What makes me interesting?
Have you ever sat on the outskirts of a group conversation, listening but not joining in? Feeling that your opinion won’t be heard and that you are not even that interesting so why would anyone listen to you? All the voices around you feel louder than yours and more confident than you could ever be. It could be that you are comfortable in a one-to-one setting with a friend or even with a stranger, but when faced with a group, it becomes harder to join in and offer an opinion or even a comment.
You start to believe that you do not have anything of interest or value to offer? Your self-esteem is at an all-time low, and all you want to do is hide behind your phone or make up an excuse to get yourself out of the situation.

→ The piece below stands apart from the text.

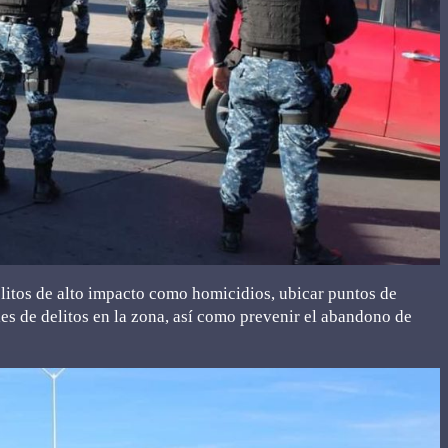
delitos de alto impacto como homicidios, ubicar puntos de
les de delitos en la zona, así como prevenir el abandono de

Is this true? Could you be someone who is just not that interesting? Of course not. Different things interest different people.
What makes us interesting?
I had an insight recently as I sat on the deck of a yacht, approaching a Greek island. It was the most beautiful scenery, and yet my mind wandered somewhere else entirely. I found myself asking: What is it that makes me an interesting person—or am I even interesting at all?
What made me think about this? Earlier, a conversation had unfolded around me with great passion. Our friends were debating the current political situation in the world, exchanging facts and opinions as if the outcome of their discussion could change the course of history. I stayed pretty quiet, listening but not joining in. A question then arose in my mind: How can people get so animated about something over which they have no control? Why don’t I feel that I can, or even want to, get involved?
Confidence VS Understanding
Is it a lack of confidence, or is it not understanding the topic?
I often wonder whether it is simply a lack of confidence that makes me stay quiet when others are talking about subjects that I know little about, especially if it is a topic that society tells us we should know about. Like politics, the environment, climate change, terrorist attacks and so on.
Is it that I am not interested in the subject, so I have not made an effort to find out more about it? Or is it fear that I will be found out and be shown to not know much about what is being said? The imposter syndrome scenario? Or is it that everyone is judging me and will laugh at the words coming out of my mouth?
Are group discussions important?
My other question is whether anyone believes that debating the state of the world amongst us really changes anything? Are group discussions important?
Does it matter? Instead of worrying about what makes people discuss certain subjects, could we just look at these types of conversations as serving as a platform for argument and providing an opportunity to reinforce one’s position in connection to the topic? If it isn’t a subject that we wish to discuss (through lack of knowledge or interest), is it better to say so or to just stay quiet? Or could we just accept that group discussions are there simply to enjoy the energy of a lively exchange. And the best thing to do is to say something and get involved.
How can you get involved in a group discussion and build confidence?
- Try not to stay quiet for the whole time. This will just make you feel worse
- Set yourself a small goal for the conversation – you will feel good achieving it.
- Pick up a snippet and ask a question. By asking questions, you will be interacting but not setting yourself up for failure! You will look interested, and therefore interesting.
- Practice – each time you find yourself in a group conversation, make sure you speak. It will get easier each time.
- Try being honest and telling the group that you don’t know much about what is being said and are enjoying listening and learning.
- Ask the person you are sitting next to what they think. See if you can have a side conversation, which might then grow to include the rest of the group.
- Think about what interests you? What kind of conversations light you up and motivate you to talk? What do you know a lot about and thus are willing to share?
- Once you know what these subjects are, you can gently see if you can steer a conversation towards them. See if there are any links that you can use?
- Try to remember that you are not being judged by everyone. You are your own harshest judge.
Get to the “why”
Another way to get involved is to ask someone how they “feel” about the subject – get away from the “what” and get to the “why”. Why are they passionate about politics? Why do they enjoy debating the issue?
So, a lively conversation that makes you “interesting” could be one that connects you more fully with another person. Understanding why they do things or why they talk about things can be a focus for a conversation and one that can lead to a lively group discussion.
How can a Life Coach help you build confidence?
Confidence comes from understanding ourselves, knowing what interests us and knowing that we are all unique in the way we think and express ourselves.
A life coach can help you uncover what makes you “you”. By asking questions and listening to what is said, (and what is not said), a coach will help you understand yourself and your value. You will work out what you enjoy and are good at, what your key skills and attributes are. With this knowledge, you will understand how you can confidently add value in any situation.
Rethinking what makes someone interesting
Being “interesting” is not about encyclopaedic knowledge of politics or having a polished opinion on every global issue. Instead, it can be about having genuine interests. It can be about asking thoughtful questions, listening to the answers, making the person you are talking to feel important and seeing the world through their perspective.
If you can achieve this with one person in a group and have got involved in the conversation, you have been successful. This should give you confidence for the next time.
Remember, you don’t have to “try” to be interesting—you already are. Sometimes, all it takes is the right conversation to bring it to the surface.